Task:
Beginning at the line containing "el mundo musical" and continuing to the end of the records below, give each line again exactly as it stands, and only those lines.

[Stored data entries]
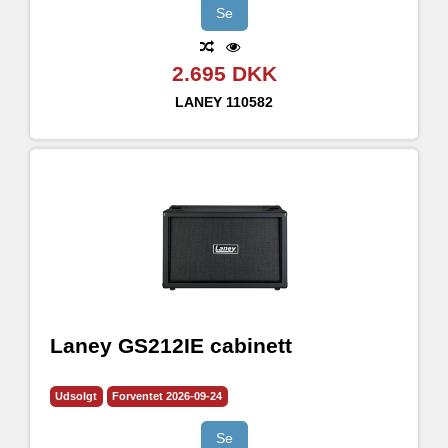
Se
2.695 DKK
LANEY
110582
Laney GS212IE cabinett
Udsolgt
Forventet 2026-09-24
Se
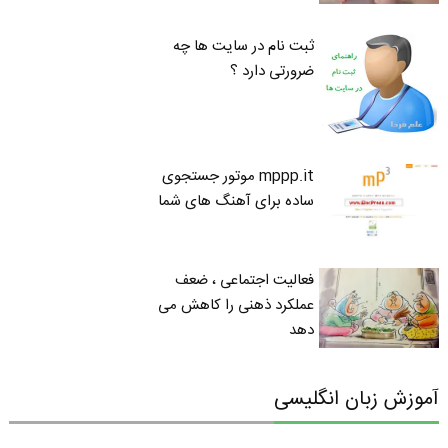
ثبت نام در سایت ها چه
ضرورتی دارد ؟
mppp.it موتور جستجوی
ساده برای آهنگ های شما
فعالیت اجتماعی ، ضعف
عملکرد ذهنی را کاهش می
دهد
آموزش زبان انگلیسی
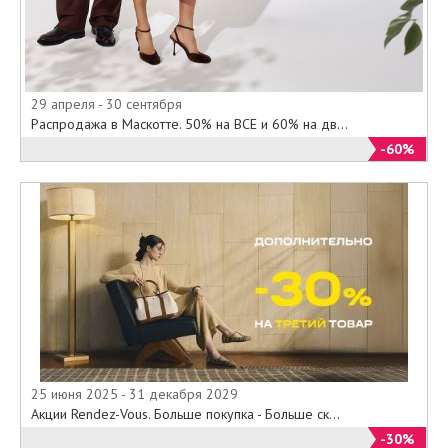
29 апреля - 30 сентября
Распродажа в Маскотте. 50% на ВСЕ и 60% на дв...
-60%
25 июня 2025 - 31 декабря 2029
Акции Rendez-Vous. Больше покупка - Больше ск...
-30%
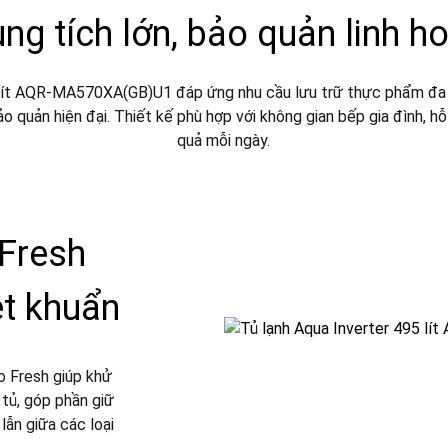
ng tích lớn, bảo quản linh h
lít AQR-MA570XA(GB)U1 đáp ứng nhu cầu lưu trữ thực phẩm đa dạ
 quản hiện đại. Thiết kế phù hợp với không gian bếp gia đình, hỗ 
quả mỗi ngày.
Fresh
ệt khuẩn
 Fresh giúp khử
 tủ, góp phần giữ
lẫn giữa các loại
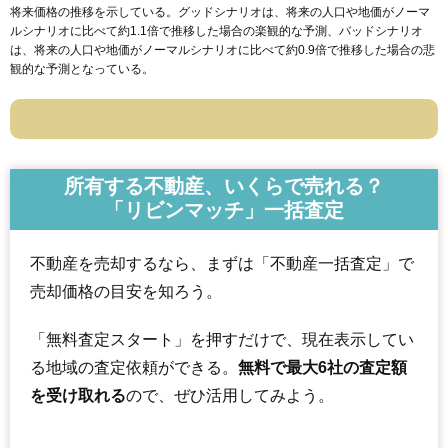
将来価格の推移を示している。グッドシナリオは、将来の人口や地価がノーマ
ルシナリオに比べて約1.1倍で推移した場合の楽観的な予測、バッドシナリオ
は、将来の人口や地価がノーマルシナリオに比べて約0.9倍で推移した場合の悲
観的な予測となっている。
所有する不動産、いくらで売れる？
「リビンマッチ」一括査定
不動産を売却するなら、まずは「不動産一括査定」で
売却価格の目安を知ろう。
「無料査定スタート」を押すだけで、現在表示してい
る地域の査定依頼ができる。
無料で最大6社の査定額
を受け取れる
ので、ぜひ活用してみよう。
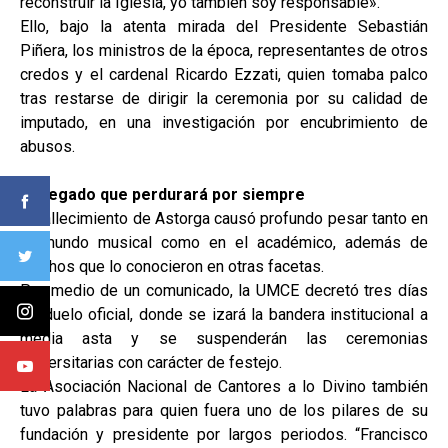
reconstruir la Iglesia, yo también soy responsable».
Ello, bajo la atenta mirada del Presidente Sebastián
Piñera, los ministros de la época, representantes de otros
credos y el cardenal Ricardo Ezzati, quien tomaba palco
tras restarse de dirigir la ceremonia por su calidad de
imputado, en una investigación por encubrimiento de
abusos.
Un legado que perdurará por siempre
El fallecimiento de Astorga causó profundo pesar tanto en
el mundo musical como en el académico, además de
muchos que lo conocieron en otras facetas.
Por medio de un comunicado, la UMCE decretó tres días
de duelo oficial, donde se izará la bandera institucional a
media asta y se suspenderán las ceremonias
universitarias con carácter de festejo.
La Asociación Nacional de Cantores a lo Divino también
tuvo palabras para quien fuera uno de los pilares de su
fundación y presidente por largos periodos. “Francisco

Result for this exercise:
el mundo musical como en el académico, además de
muchos que lo conocieron en otras facetas.
Por medio de un comunicado, la UMCE decretó tres días
de duelo oficial, donde se izará la bandera institucional a
media asta y se suspenderán las ceremonias
universitarias con carácter de festejo.
La Asociación Nacional de Cantores a lo Divino también
tuvo palabras para quien fuera uno de los pilares de su
fundación y presidente por largos periodos. “Francisco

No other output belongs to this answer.